Good Product Design is Good Business

DesignMap
DesignMap Inc.
Published in
6 min readMar 8, 2019

TL;DR: The ‘build fast and break fast’ era is coming to a close because companies are recognizing the high cost (both real and opportunity) of using developer time on activities that have not been tested for market potential. Instead, design and rapid prototyping is being seen as the better way to increase production speed and quality while reducing costs and risks of failure. Understanding this change is easy, but transitioning seems hard. It doesn’t have to be; keep reading to hear from experts on how you can adapt.

As the cliche goes, ‘all companies are technology companies now’. The need to build fast and beat competitors to new markets to survive fundamentally changed how companies gathered information, mobilized teams, and produced the great products people use everyday. To keep pace, companies embedded new organizational structures, development processes, and software, but forgot one fundamental component of proper product development — design.

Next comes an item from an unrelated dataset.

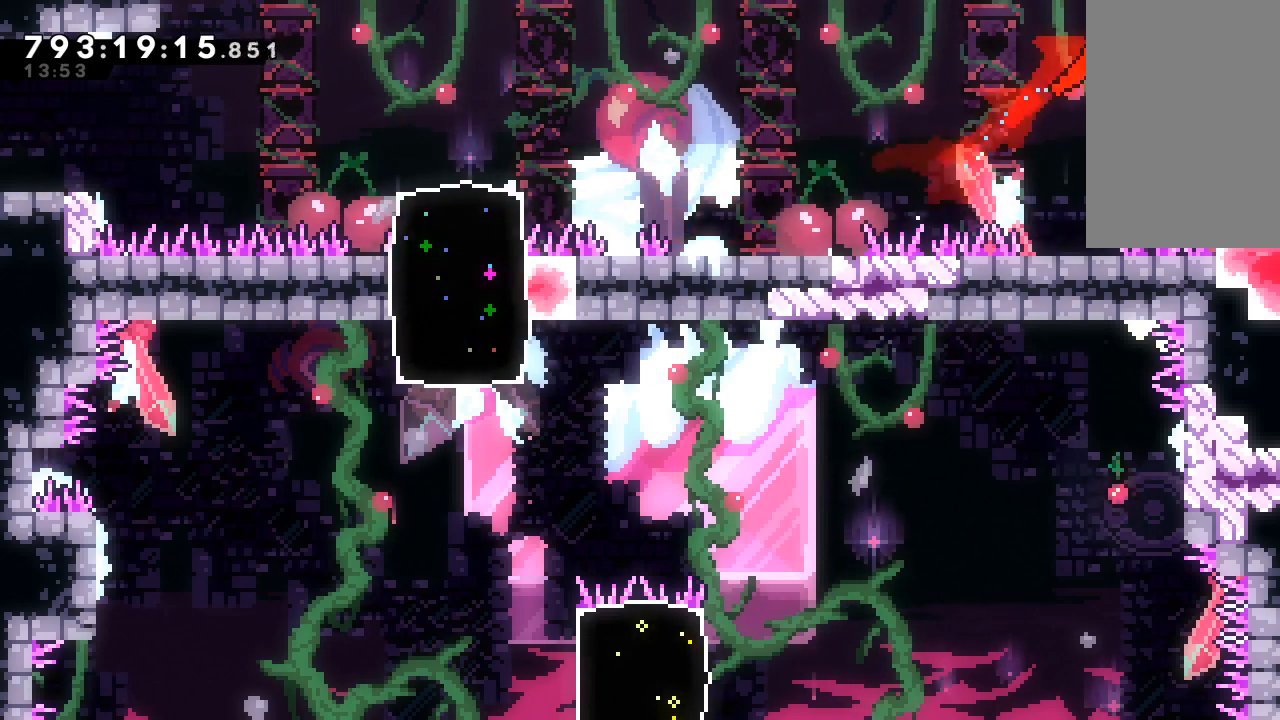
{"keys": ["right"], "events": [[267, "z", "down"], [500, "z", "up"]]}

Design Fast, Test Fast & Launch Better

As product teams adopted aggressive development processes to beat out competitors (read as “agile”, “lean”, “scrum” etc.), it forced UX design teams into a reactionary role of patching interfaces under even more aggressive deadlines.

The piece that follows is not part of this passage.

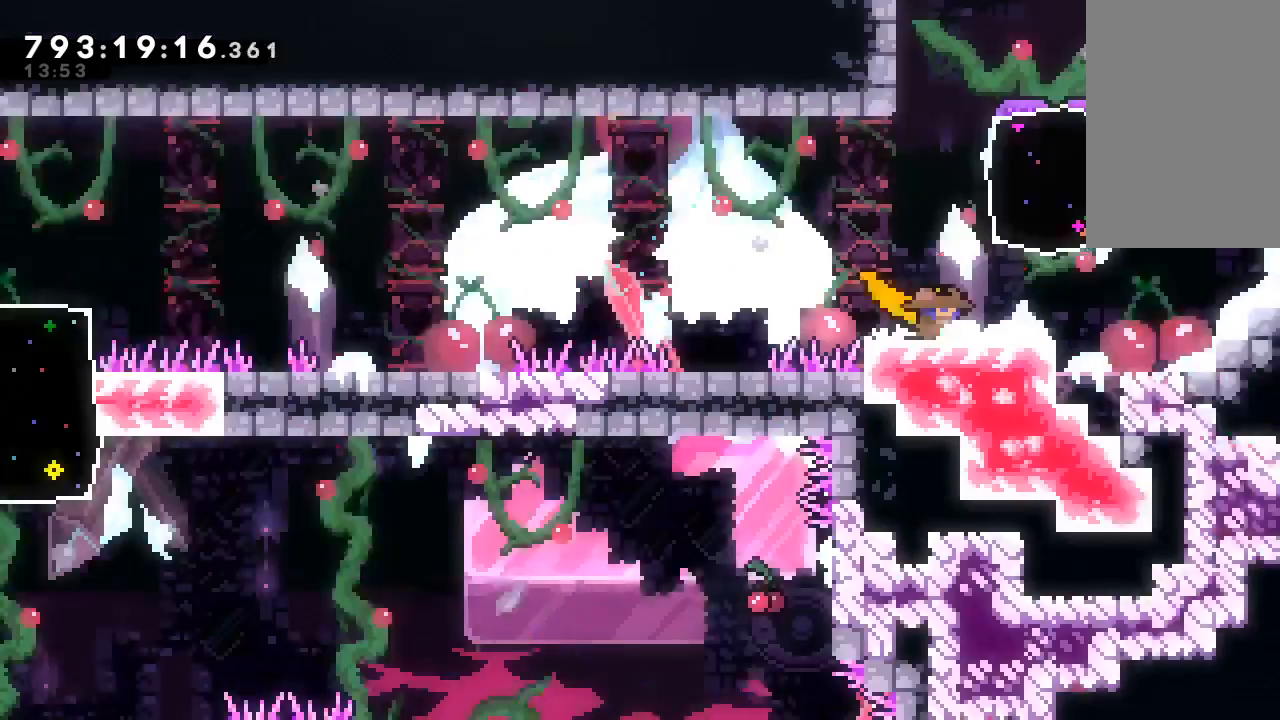
{"keys": []}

Now, don’t read this as yet another “focus on the user” pitch or another plea to give design teams the time they need. UX designers understand the need to produce quickly, but they want to “design fast, test fast” so that products launch at a higher quality and with fewer risks. They want a seat at the table to help product teams iterate and test prototypes in the early development phases to uncover new opportunities and kill bad ideas before they become expensive for the company and a headache for end-users.

From Forrester’s report on design thinking.

This ‘build fast, break fast’ culture comes at a price, creating problems for bootstrapped startups, venture-backed enterprises and everything in between. It creates feature-discovery issues for product teams, drowns customer success managers in on-boarding tickets, and makes marketing and sales team cringe when they have to write or say “seamless and easy to use” when they know what customer success is truly dealing with.

Silicon Valley investors and entrepreneurs like Hemant Taneja are discussing the end of the ‘build fast, break fast’ era, citing examples like Facebook and suggesting that entrepreneurs focus on building products with real value for individual people. Taneja described it best when he said:

“In short, the ‘move fast and break things’ era is over. ‘Minimum viable products’ must be replaced by ‘minimum virtuous products’ — new offerings that test for the effect on stakeholders and build in guards against potential harms.” — Hemant Taneja.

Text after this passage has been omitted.